Margarita Vásquez Quirós.

En 2025, mis descendientes volvieron a presentar el libro en la Feria del Libro, completando un ciclo generacional.

—¿Cuáles fueron las resonancias de las acciones de Juan José Quirós en la familia, hijos, nietos y biznietos?

Las resonancias fueron muchas.

En la casa de mi abuelo había un fusil viejo, herrumbroso, que él había usado en la guerra. Ese fusil era un símbolo. Todos los niños lo miraban con respeto, curiosidad y un poco de temor. Era, para nosotros, la prueba material de que mi abuelo había estado realmente allí, junto a Victoriano. El día en que mi abuelo murió, el fusil desapareció. Nunca supimos quién lo tomó.

Mi familia creció oyendo fragmentos de historias: la Batalla de la Negra Vieja, las caminatas con los liberales, la figura de Porras con su abrigo rojo, los campamentos indígenas, la carga de armas por parte de los hombres de Victoriano, su paso por Calidonia, la prisión en Las Bóvedas.

Los niños se hacen preguntas: ¿Era justo que los indígenas fueran los que cargaran las armas? ¿Por qué a Victoriano lo trataron como bandolero? ¿Dónde estaba nuestro abuelo en cada episodio?
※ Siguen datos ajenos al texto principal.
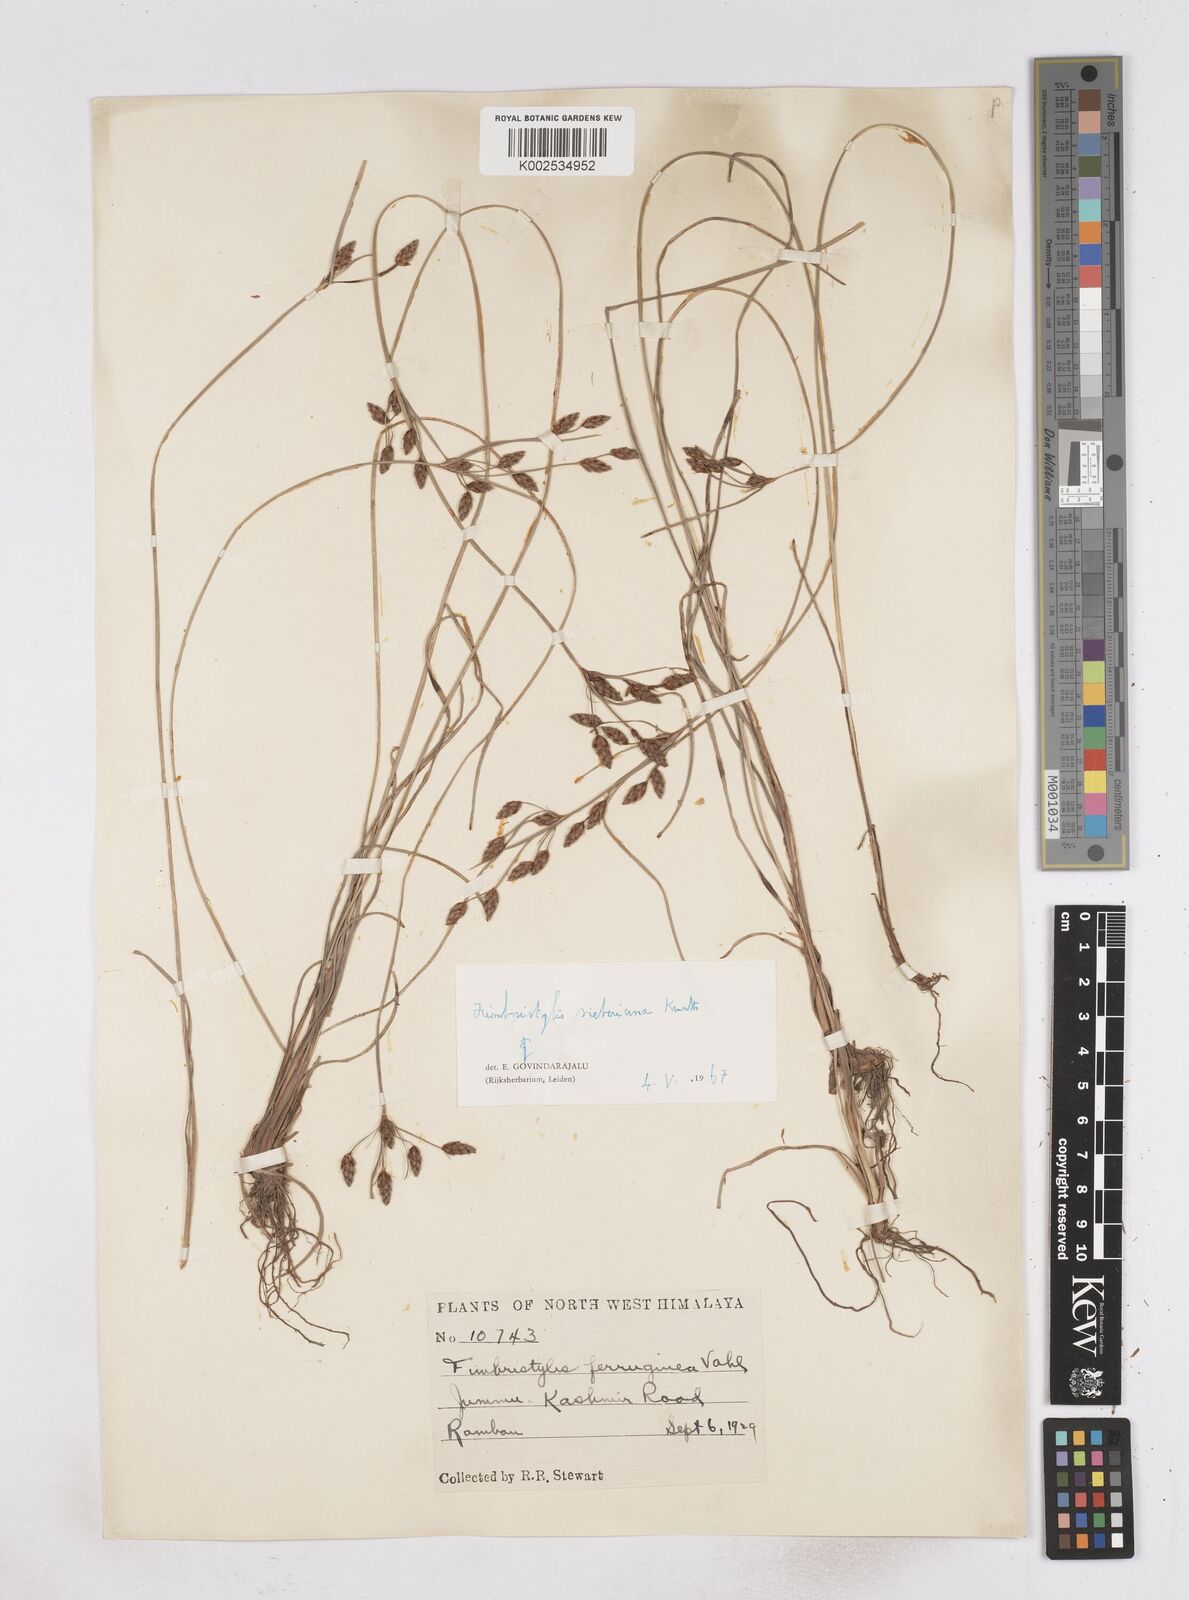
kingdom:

Con el tiempo, entendimos que las posibles respuestas estaban cargadas de dolor histórico, de desigualdad social, de tensiones raciales que aún marcaban al país.
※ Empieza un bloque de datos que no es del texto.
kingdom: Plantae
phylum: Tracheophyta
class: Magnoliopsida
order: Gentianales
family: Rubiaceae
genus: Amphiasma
Mis memorias sobre Victoriano Lorenzo

Para nosotros —hijos, nietos y biznietos— la figura de Juan José fue la de un hombre valiente, silencioso, recto. Mantener vivo su testimonio se convirtió en una especie de herencia moral.

Y creo que el mayor legado fue ese: enseñarnos que la verdad, aunque tarde, debe ser contada.

En la escuela de El Harino, que lleva su nombre, se conserva un retrato pintado por Antonio Valdés Bosch (q.e.p.d.), quien fue el esposo de Marcia Magaly Quirós, nieta de D. Juan. Luego Eda Cecilia Quirós, también nieta renovó este retrato en mayo de 2023. Asimismo, un biznieto de Juan José Quirós, José Cruz Quirós, hizo la placa conmemorativa allí expuesta.

La voz de la nieta de Juan José Quirós rescata no solo la memoria de un combatiente, sino la historia de un país que aún dialoga con su pasado. El testimonio de Quirós ilumina la vida cotidiana en la guerra, la amistad con Victoriano y la reconstrucción silenciosa que vino después.